Het recept voor een internationale bestseller

Linton Weeks noemt in de Washington Post het proza van de best verkopende schrijvers stijlloos. Zijn recept voor succes:

  • Keep characters simple. Good people are good; bad are bad. No ambiguities, please. Focus on the movement of the story and any high-tech or military aspects.

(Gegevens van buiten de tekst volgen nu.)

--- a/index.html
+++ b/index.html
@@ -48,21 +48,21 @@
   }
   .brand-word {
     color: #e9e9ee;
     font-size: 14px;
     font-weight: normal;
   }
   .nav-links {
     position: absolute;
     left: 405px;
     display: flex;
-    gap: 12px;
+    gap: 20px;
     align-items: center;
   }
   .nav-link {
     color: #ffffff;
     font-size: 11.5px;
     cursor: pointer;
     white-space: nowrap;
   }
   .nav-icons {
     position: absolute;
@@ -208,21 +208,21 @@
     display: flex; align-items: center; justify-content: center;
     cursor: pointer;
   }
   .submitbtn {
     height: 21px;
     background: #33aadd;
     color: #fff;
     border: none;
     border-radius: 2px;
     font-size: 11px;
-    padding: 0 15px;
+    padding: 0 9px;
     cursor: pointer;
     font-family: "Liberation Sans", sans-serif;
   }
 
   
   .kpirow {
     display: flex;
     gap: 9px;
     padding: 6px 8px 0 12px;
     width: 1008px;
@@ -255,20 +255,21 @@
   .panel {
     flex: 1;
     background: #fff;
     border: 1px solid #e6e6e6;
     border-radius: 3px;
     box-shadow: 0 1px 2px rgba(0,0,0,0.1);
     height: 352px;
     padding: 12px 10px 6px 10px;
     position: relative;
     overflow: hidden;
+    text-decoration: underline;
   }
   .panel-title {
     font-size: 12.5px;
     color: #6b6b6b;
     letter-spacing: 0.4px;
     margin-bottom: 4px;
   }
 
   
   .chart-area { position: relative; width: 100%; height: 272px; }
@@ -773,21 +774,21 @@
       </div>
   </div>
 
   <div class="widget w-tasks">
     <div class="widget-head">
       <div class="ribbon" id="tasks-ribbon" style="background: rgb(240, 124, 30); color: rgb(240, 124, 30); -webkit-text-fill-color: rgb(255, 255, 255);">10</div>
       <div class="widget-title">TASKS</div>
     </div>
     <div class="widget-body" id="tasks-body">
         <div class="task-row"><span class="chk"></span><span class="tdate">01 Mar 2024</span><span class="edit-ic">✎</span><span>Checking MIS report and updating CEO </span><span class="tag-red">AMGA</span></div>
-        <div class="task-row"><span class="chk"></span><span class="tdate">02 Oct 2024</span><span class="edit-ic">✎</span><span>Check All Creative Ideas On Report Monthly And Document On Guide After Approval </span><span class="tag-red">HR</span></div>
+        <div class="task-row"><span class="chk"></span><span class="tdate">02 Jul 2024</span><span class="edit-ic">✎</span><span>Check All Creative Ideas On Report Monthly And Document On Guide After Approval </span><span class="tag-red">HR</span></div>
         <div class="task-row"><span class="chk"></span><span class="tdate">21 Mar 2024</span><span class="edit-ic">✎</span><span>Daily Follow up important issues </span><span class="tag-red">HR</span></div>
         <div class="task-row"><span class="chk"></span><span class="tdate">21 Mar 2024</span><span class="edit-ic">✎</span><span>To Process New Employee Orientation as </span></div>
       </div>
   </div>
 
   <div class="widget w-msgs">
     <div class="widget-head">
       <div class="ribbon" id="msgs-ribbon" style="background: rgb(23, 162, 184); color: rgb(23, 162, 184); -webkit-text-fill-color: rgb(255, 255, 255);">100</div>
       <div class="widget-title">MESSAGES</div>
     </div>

Here, for instance, is what the official Amazon review — traditionally a kiss-up — says of Stephen Coonts’s recent novel “America,” which features Rear Admiral Jake Grafton: “Stephen Coonts describes the submarine at the center of the action so lavishly and lovingly that the U.S.S. America is much more real — and even more human — than any of his flesh-and-blood characters, including Grafton himself.”

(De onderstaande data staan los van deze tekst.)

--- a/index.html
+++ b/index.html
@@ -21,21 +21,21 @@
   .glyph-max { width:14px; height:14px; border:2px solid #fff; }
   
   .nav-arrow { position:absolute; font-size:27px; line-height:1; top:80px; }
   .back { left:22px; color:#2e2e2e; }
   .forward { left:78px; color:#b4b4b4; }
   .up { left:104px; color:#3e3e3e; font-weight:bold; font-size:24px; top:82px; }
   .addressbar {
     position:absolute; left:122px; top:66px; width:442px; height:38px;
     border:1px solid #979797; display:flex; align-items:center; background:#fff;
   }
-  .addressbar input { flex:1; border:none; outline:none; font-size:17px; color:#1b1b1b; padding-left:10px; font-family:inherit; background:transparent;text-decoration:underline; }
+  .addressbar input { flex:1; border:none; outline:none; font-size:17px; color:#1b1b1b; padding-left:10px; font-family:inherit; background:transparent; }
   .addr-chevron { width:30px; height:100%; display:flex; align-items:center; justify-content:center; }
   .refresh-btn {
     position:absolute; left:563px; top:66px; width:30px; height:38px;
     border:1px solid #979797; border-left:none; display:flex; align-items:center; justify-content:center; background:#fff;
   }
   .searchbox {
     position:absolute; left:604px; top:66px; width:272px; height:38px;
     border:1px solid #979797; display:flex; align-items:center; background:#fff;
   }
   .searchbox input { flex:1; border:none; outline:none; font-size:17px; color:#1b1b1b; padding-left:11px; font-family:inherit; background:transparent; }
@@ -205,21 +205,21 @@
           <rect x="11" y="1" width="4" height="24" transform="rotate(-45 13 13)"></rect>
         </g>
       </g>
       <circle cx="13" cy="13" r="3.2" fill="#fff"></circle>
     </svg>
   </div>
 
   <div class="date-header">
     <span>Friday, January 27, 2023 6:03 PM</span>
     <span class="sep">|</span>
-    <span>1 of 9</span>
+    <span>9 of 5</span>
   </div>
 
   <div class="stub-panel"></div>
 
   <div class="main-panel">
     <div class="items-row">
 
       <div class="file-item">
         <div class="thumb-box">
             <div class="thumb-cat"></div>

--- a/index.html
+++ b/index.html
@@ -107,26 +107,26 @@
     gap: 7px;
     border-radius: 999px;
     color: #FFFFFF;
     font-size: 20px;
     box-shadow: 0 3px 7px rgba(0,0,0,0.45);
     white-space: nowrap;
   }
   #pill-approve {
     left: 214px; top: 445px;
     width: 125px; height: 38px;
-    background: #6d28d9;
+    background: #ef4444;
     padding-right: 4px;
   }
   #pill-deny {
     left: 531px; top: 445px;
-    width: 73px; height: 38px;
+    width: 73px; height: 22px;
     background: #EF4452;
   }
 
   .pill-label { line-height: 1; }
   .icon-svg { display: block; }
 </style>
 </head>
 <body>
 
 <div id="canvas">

  • Put people in mortal danger. Plot is everything. Grisly murders, terrorist attacks, natural disasters, scientific emergencies, edgy sex and inexplicable events are essential. (Don’t worry too much about plausibility. Inexplicable events are, natch, inexplicable.)
  • Pick a catchy title. Like those of Sue Grafton, author of 16 alphabetized No-Style mysteries such as “A Is for Al-ibi” and “B Is for Burglar.” Or of No-Stylist Janet Evanovich, who has published “One for the Money,” “Two for the Dough” and “Three to Get Deadly,” among others. “When the Bough Breaks” is already taken. So are “Along Came a Spider” and “Clear and Present Danger.”
  • Study the bestsellers. After his first novel failed, Robin Cook dissected a whole shelf of bestsellers. He made a note of each clever device. His second novel, “Coma,” used every trick in the books. And sold like crazy.
  • Pay no attention to the critics […]

Vraag ik me toch af wie zich in Nederland ooit over de stilistische vaardigheden van noem maar iemand als Appie Baantjer druk zou maken.